You need a bin for your worms to live in. It can be as elaborate or simple as you want. I'm going to give you plans to build a bin like have. I've been using this bin for over 5 years and it is as simple as it gets. First you need a plastic container, a lidded tub will work great. You don't want it to be too deep, remember they're surface feeders, and you don't want it to be clear, worms don't enjoy the light. You want a few very small holes in the bottom of your container for drainage, worms can become waterlogged. If you desire, you can put a piece of screening at the bottom to make sure the worms don't get out but I have never had a problem with this. Also, make sure that you have something underneath to catch this drainage. It makes great fertilizer. Now, shred up some paper - remember, nonglossy is best. You can also use cardboard, leaves, straw, dried grass or peat moss. Whatever you have on hand. Fill your container 2/3 the way up with the bedding. Every week or so, you will want to add more bedding. Your worms will actually eat it and turn it into compost also. Now, add your worms. You will also want to add a small amount of dirt and sand if you have it to get them started. Cover it with a lid, those little guys will try to escape if they are not getting enough food. All you have to do now is a little weekly maintenance and harvest your castings when you need it and you'll be a successful worm farmer.
Harvesting your castings can happen in a couple of ways. If you are opposed to digging around in the poo and are the patient type. You can use one of two ways. The first way is to only add food to one side of the bin, in about a week most all the worms will be on that side of the bin and you can just take out the compost from the other side and add some more bedding and be done with it. Or if you are not quite that patient, you can dump your bin out on a trashbag, spread it out a little and leave a light on. In about 24 hours, most all the worms will have migrated to the bottom of the pile. Take off the top of the pile to use as compost, put the rest that has the worms in it back in the bin, add more bedding and your done. Or for the hands on type, and my favorite way, is to just dump your bin out, grab a handful of castings and look for worms. A little secret, if there is still food in there you will find huge amounts of worms around and in this food.

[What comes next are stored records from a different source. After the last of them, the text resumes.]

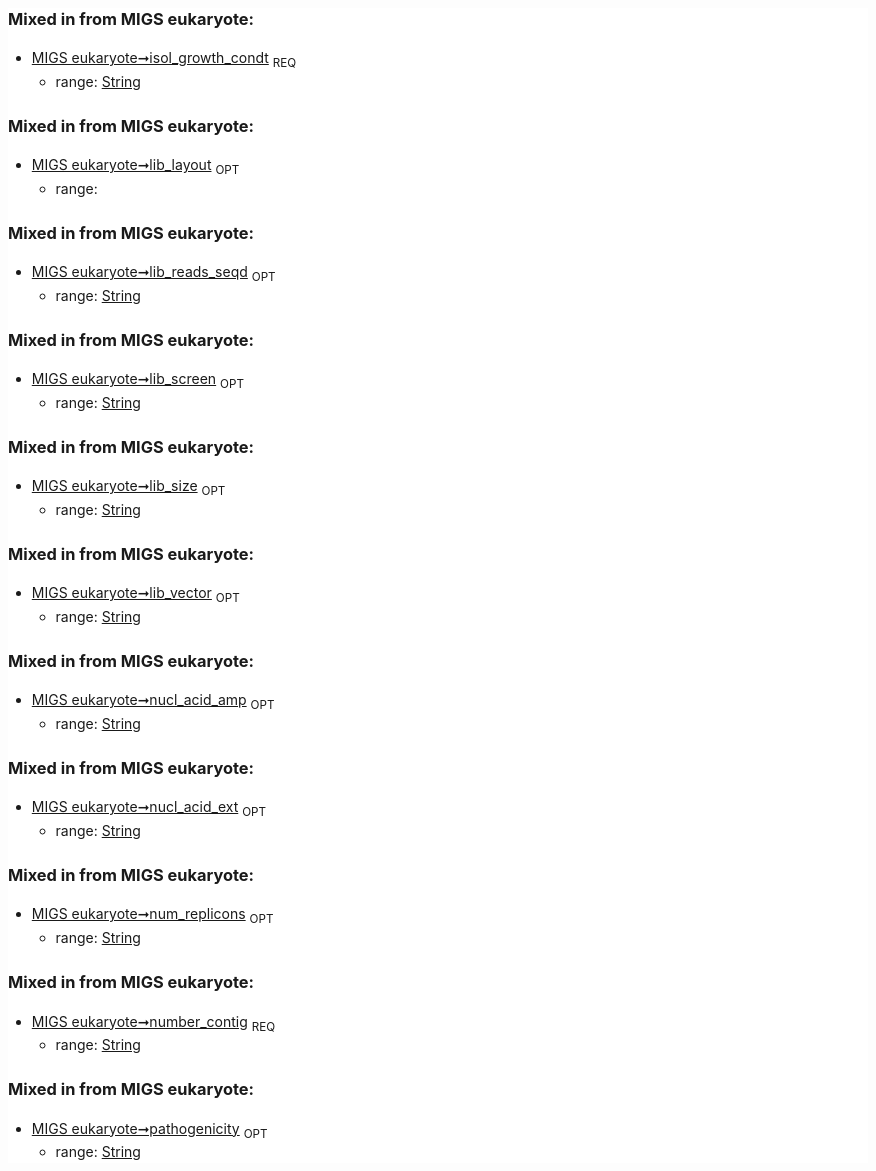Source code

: ### Mixed in from MIGS eukaryote:

 * [MIGS eukaryote➞isol_growth_condt](MIGS_eukaryote_isol_growth_condt.md)  <sub>REQ</sub>
     * range: [String](types/String.md)

### Mixed in from MIGS eukaryote:

 * [MIGS eukaryote➞lib_layout](MIGS_eukaryote_lib_layout.md)  <sub>OPT</sub>
     * range: 

### Mixed in from MIGS eukaryote:

 * [MIGS eukaryote➞lib_reads_seqd](MIGS_eukaryote_lib_reads_seqd.md)  <sub>OPT</sub>
     * range: [String](types/String.md)

### Mixed in from MIGS eukaryote:

 * [MIGS eukaryote➞lib_screen](MIGS_eukaryote_lib_screen.md)  <sub>OPT</sub>
     * range: [String](types/String.md)

### Mixed in from MIGS eukaryote:

 * [MIGS eukaryote➞lib_size](MIGS_eukaryote_lib_size.md)  <sub>OPT</sub>
     * range: [String](types/String.md)

### Mixed in from MIGS eukaryote:

 * [MIGS eukaryote➞lib_vector](MIGS_eukaryote_lib_vector.md)  <sub>OPT</sub>
     * range: [String](types/String.md)

### Mixed in from MIGS eukaryote:

 * [MIGS eukaryote➞nucl_acid_amp](MIGS_eukaryote_nucl_acid_amp.md)  <sub>OPT</sub>
     * range: [String](types/String.md)

### Mixed in from MIGS eukaryote:

 * [MIGS eukaryote➞nucl_acid_ext](MIGS_eukaryote_nucl_acid_ext.md)  <sub>OPT</sub>
     * range: [String](types/String.md)

### Mixed in from MIGS eukaryote:

 * [MIGS eukaryote➞num_replicons](MIGS_eukaryote_num_replicons.md)  <sub>OPT</sub>
     * range: [String](types/String.md)

### Mixed in from MIGS eukaryote:

 * [MIGS eukaryote➞number_contig](MIGS_eukaryote_number_contig.md)  <sub>REQ</sub>
     * range: [String](types/String.md)

### Mixed in from MIGS eukaryote:

 * [MIGS eukaryote➞pathogenicity](MIGS_eukaryote_pathogenicity.md)  <sub>OPT</sub>
     * range: [String](types/String.md)
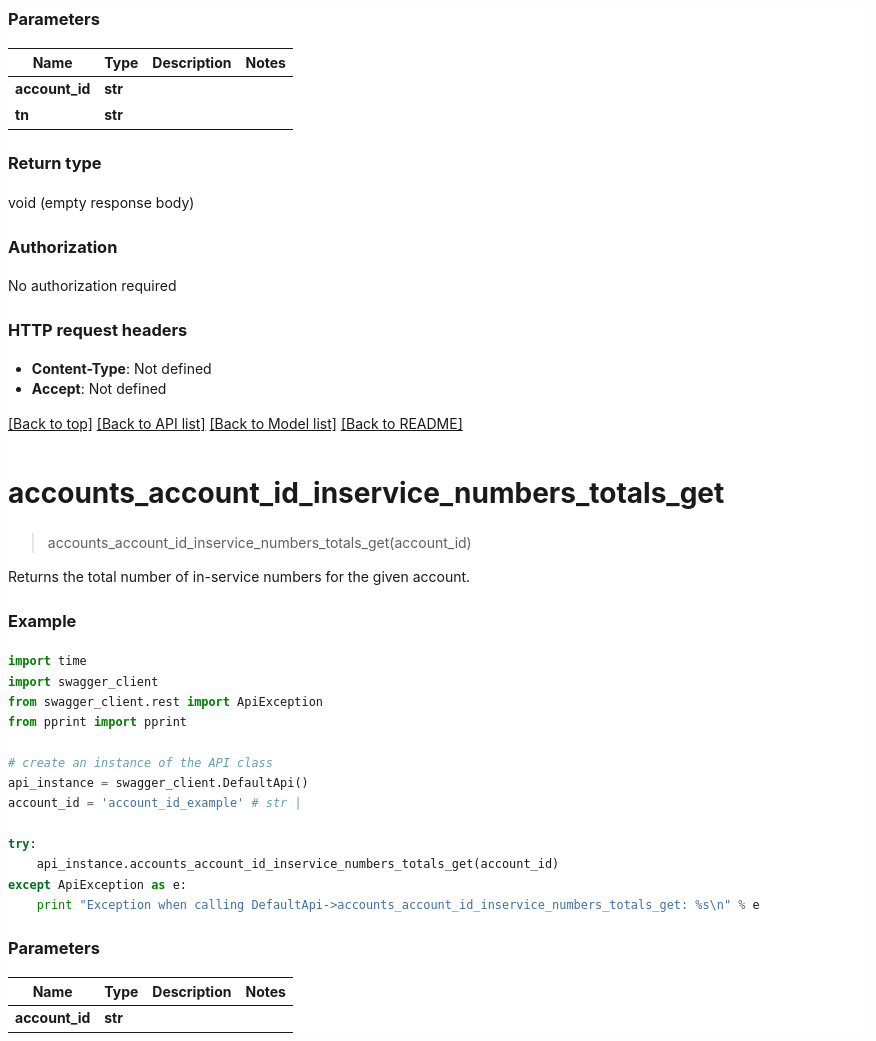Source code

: ### Parameters

Name | Type | Description  | Notes
------------- | ------------- | ------------- | -------------
 **account_id** | **str**|  | 
 **tn** | **str**|  | 

### Return type

void (empty response body)

### Authorization

No authorization required

### HTTP request headers

 - **Content-Type**: Not defined
 - **Accept**: Not defined

[[Back to top]](#) [[Back to API list]](../README.md#documentation-for-api-endpoints) [[Back to Model list]](../README.md#documentation-for-models) [[Back to README]](../README.md)

# **accounts_account_id_inservice_numbers_totals_get**
> accounts_account_id_inservice_numbers_totals_get(account_id)



Returns the total number of in-service numbers for the given account.

### Example 
```python
import time
import swagger_client
from swagger_client.rest import ApiException
from pprint import pprint

# create an instance of the API class
api_instance = swagger_client.DefaultApi()
account_id = 'account_id_example' # str | 

try: 
    api_instance.accounts_account_id_inservice_numbers_totals_get(account_id)
except ApiException as e:
    print "Exception when calling DefaultApi->accounts_account_id_inservice_numbers_totals_get: %s\n" % e
```

### Parameters

Name | Type | Description  | Notes
------------- | ------------- | ------------- | -------------
 **account_id** | **str**|  | 
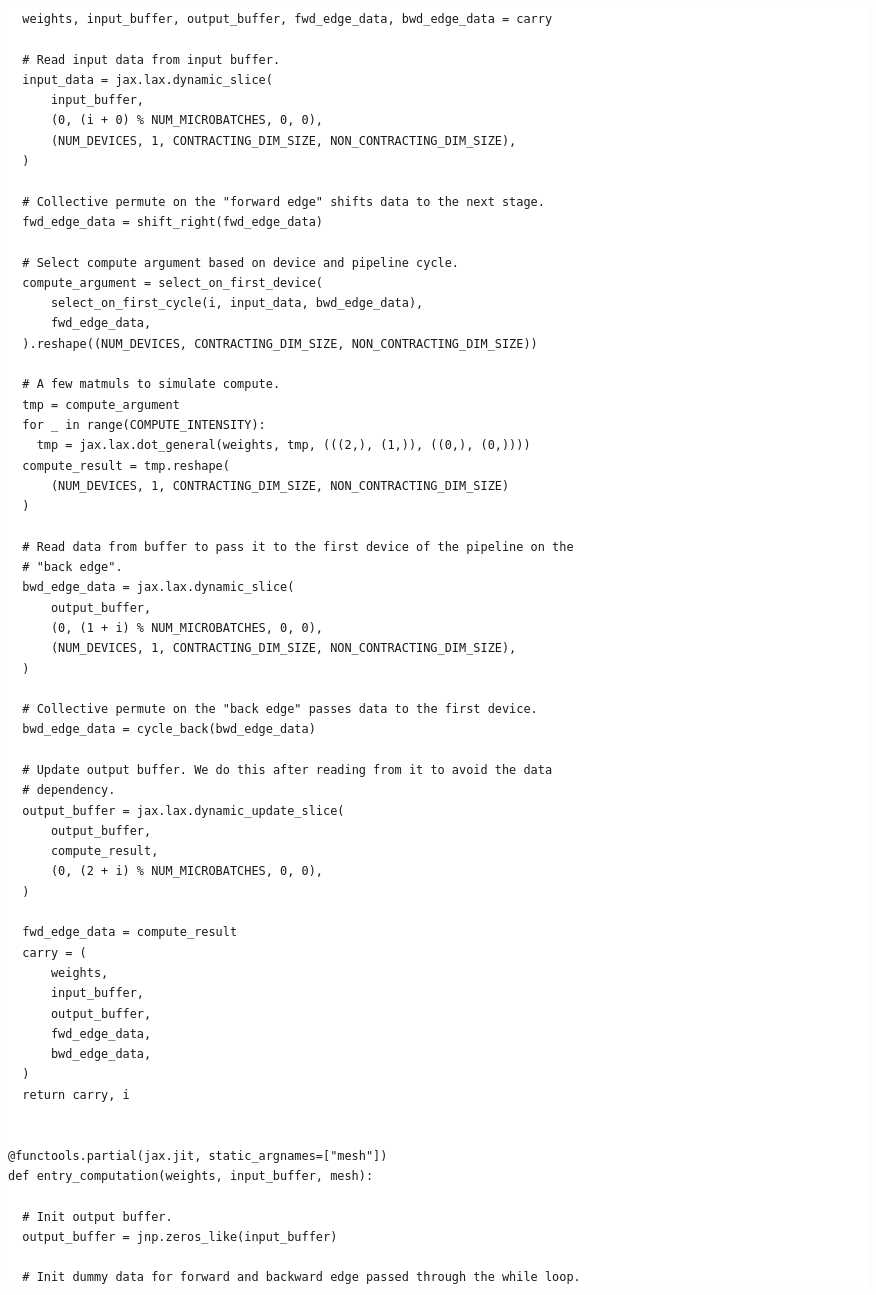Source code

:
 ```
  weights, input_buffer, output_buffer, fwd_edge_data, bwd_edge_data = carry

  # Read input data from input buffer.
  input_data = jax.lax.dynamic_slice(
      input_buffer,
      (0, (i + 0) % NUM_MICROBATCHES, 0, 0),
      (NUM_DEVICES, 1, CONTRACTING_DIM_SIZE, NON_CONTRACTING_DIM_SIZE),
  )

  # Collective permute on the "forward edge" shifts data to the next stage.
  fwd_edge_data = shift_right(fwd_edge_data)

  # Select compute argument based on device and pipeline cycle.
  compute_argument = select_on_first_device(
      select_on_first_cycle(i, input_data, bwd_edge_data),
      fwd_edge_data,
  ).reshape((NUM_DEVICES, CONTRACTING_DIM_SIZE, NON_CONTRACTING_DIM_SIZE))

  # A few matmuls to simulate compute.
  tmp = compute_argument
  for _ in range(COMPUTE_INTENSITY):
    tmp = jax.lax.dot_general(weights, tmp, (((2,), (1,)), ((0,), (0,))))
  compute_result = tmp.reshape(
      (NUM_DEVICES, 1, CONTRACTING_DIM_SIZE, NON_CONTRACTING_DIM_SIZE)
  )

  # Read data from buffer to pass it to the first device of the pipeline on the
  # "back edge".
  bwd_edge_data = jax.lax.dynamic_slice(
      output_buffer,
      (0, (1 + i) % NUM_MICROBATCHES, 0, 0),
      (NUM_DEVICES, 1, CONTRACTING_DIM_SIZE, NON_CONTRACTING_DIM_SIZE),
  )

  # Collective permute on the "back edge" passes data to the first device.
  bwd_edge_data = cycle_back(bwd_edge_data)

  # Update output buffer. We do this after reading from it to avoid the data
  # dependency.
  output_buffer = jax.lax.dynamic_update_slice(
      output_buffer,
      compute_result,
      (0, (2 + i) % NUM_MICROBATCHES, 0, 0),
  )

  fwd_edge_data = compute_result
  carry = (
      weights,
      input_buffer,
      output_buffer,
      fwd_edge_data,
      bwd_edge_data,
  )
  return carry, i


@functools.partial(jax.jit, static_argnames=["mesh"])
def entry_computation(weights, input_buffer, mesh):

  # Init output buffer.
  output_buffer = jnp.zeros_like(input_buffer)

  # Init dummy data for forward and backward edge passed through the while loop.
```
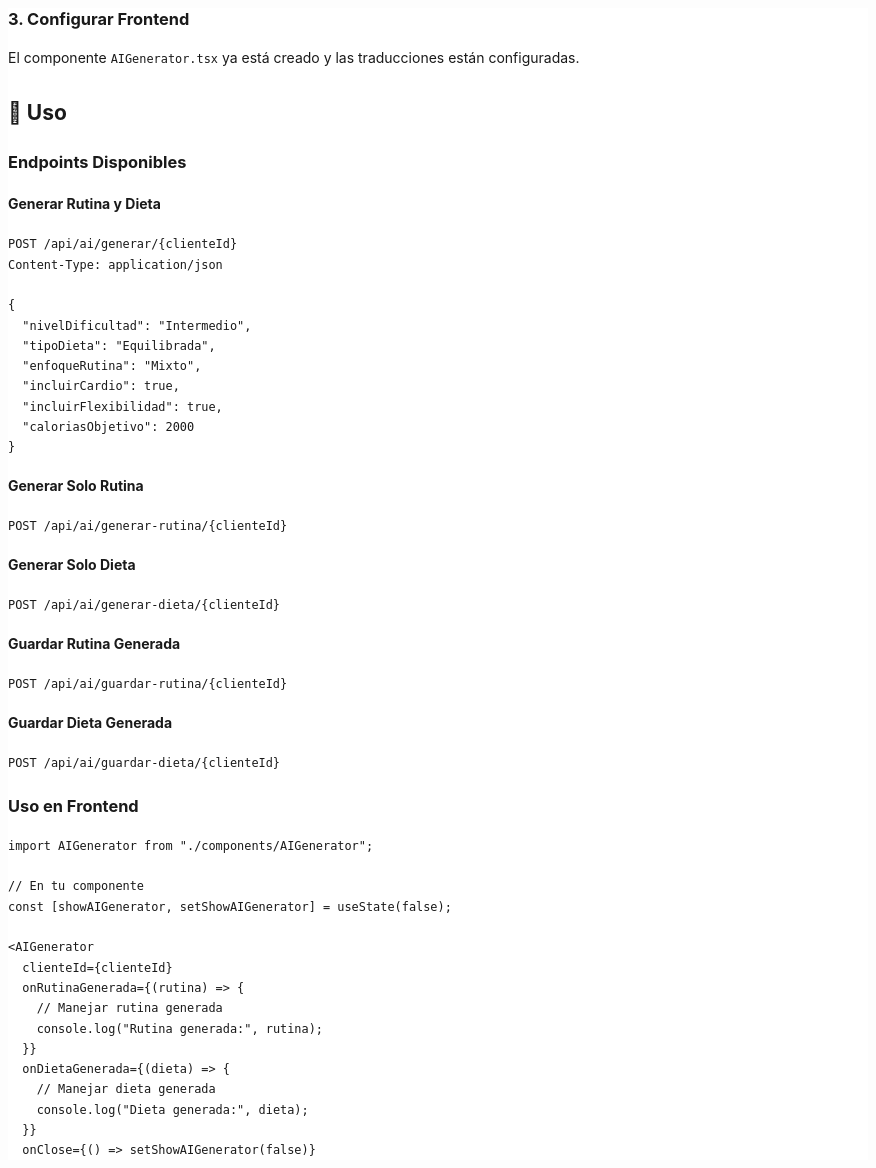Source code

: ### 3. Configurar Frontend

El componente `AIGenerator.tsx` ya está creado y las traducciones están configuradas.

## 🔧 Uso

### Endpoints Disponibles

#### Generar Rutina y Dieta

```http
POST /api/ai/generar/{clienteId}
Content-Type: application/json

{
  "nivelDificultad": "Intermedio",
  "tipoDieta": "Equilibrada",
  "enfoqueRutina": "Mixto",
  "incluirCardio": true,
  "incluirFlexibilidad": true,
  "caloriasObjetivo": 2000
}
```

#### Generar Solo Rutina

```http
POST /api/ai/generar-rutina/{clienteId}
```

#### Generar Solo Dieta

```http
POST /api/ai/generar-dieta/{clienteId}
```

#### Guardar Rutina Generada

```http
POST /api/ai/guardar-rutina/{clienteId}
```

#### Guardar Dieta Generada

```http
POST /api/ai/guardar-dieta/{clienteId}
```

### Uso en Frontend

```tsx
import AIGenerator from "./components/AIGenerator";

// En tu componente
const [showAIGenerator, setShowAIGenerator] = useState(false);

<AIGenerator
  clienteId={clienteId}
  onRutinaGenerada={(rutina) => {
    // Manejar rutina generada
    console.log("Rutina generada:", rutina);
  }}
  onDietaGenerada={(dieta) => {
    // Manejar dieta generada
    console.log("Dieta generada:", dieta);
  }}
  onClose={() => setShowAIGenerator(false)}
```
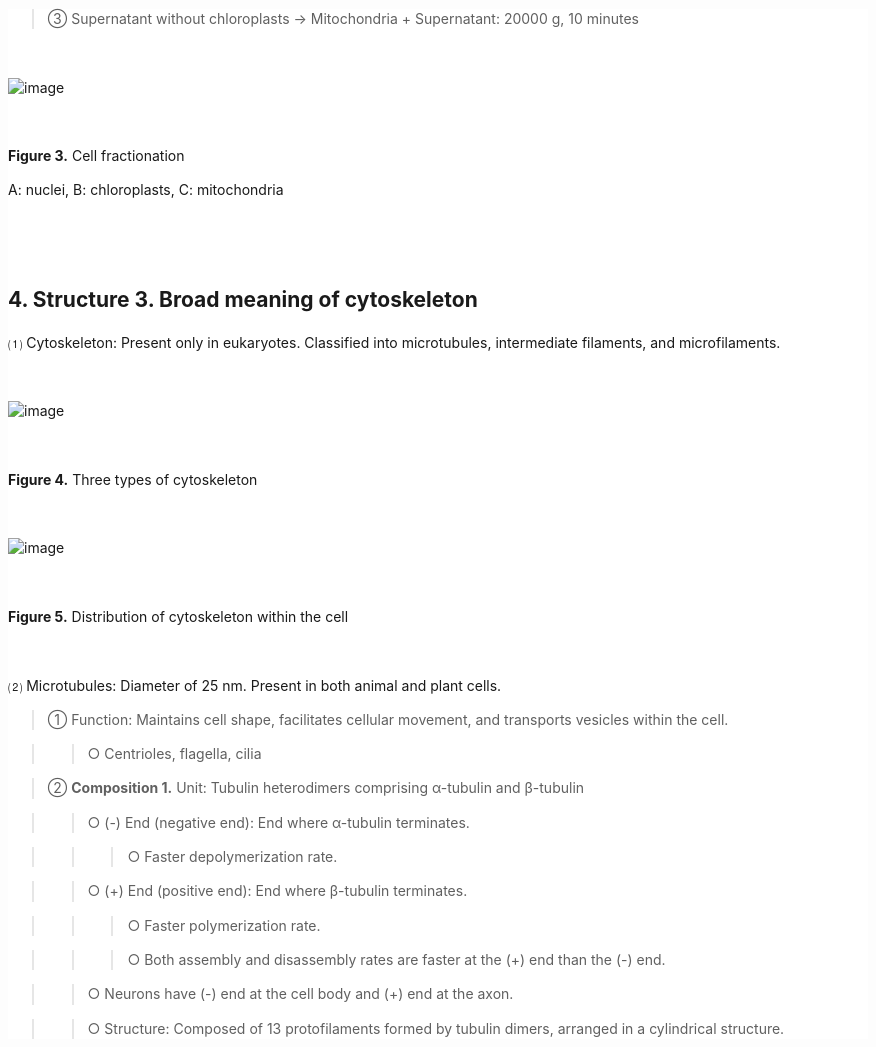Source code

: > ③ Supernatant without chloroplasts → Mitochondria + Supernatant: 20000 g, 10 minutes

<br>

![image](https://github.com/user-attachments/assets/6e90c89c-4b12-428d-9272-d4555f152316)

<br>

**Figure 3.** Cell fractionation

A: nuclei, B: chloroplasts, C: mitochondria

<br>

<br>

## **4. Structure 3.** Broad meaning of cytoskeleton

⑴ Cytoskeleton: Present only in eukaryotes. Classified into microtubules, intermediate filaments, and microfilaments.


<br>

![image](https://github.com/user-attachments/assets/a3610b78-4c13-4864-b391-5ee0bbd316f7)

<br>

**Figure 4.** Three types of cytoskeleton

<br>

![image](https://github.com/user-attachments/assets/10015c59-5d7d-4da0-ab60-cbcbd318c5e2)

<br>

**Figure 5.** Distribution of cytoskeleton within the cell 

<br>

⑵ Microtubules: Diameter of 25 nm. Present in both animal and plant cells.

> ① Function: Maintains cell shape, facilitates cellular movement, and transports vesicles within the cell.

>> ○ Centrioles, flagella, cilia

> ② **Composition 1.** Unit: Tubulin heterodimers comprising α-tubulin and β-tubulin

>> ○ (-) End (negative end): End where α-tubulin terminates.

>>> ○ Faster depolymerization rate.

>> ○ (+) End (positive end): End where β-tubulin terminates.

>>> ○ Faster polymerization rate.

>>> ○ Both assembly and disassembly rates are faster at the (+) end than the (-) end.

>> ○ Neurons have (-) end at the cell body and (+) end at the axon.

>> ○ Structure: Composed of 13 protofilaments formed by tubulin dimers, arranged in a cylindrical structure.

I would often pick up an apple core and there would be a hundred worms half buried in it. There will be no way for you to get all the worms completely out no matter which way you chose. If you are adding the compost into the garden all the better, they will work hard for you there also.
A couple of things to watch out for. If your worms start to die, make sure you've been feeding them enough, make sure your bedding isn't too dry or too soggy, make sure they aren't freezing or baking or that they don't need new bedding. If your bin starts to smell, this isn't normal. Make sure you aren't giving your worms too much food, that you aren't adding meat or dairy products, and that they have enough bedding. It is normal for small nematodes to grow in your bin. They are just helping your worms compost the food scraps. Flies or fruit flies are not normal. Make sure you are putting your food under a little bedding, that the lid stays on and that you are not over feeding your worms.
If you want more information Mary Applehof's book, Worms Ate My Garbage, is very useful. You can also google vermiculture or worm bins and pull up tons of information on the web.
Once you've become a successful worm farmer, share some of your worms with friends. Fill them in on the wonder of worm poo and why your garden looks so great.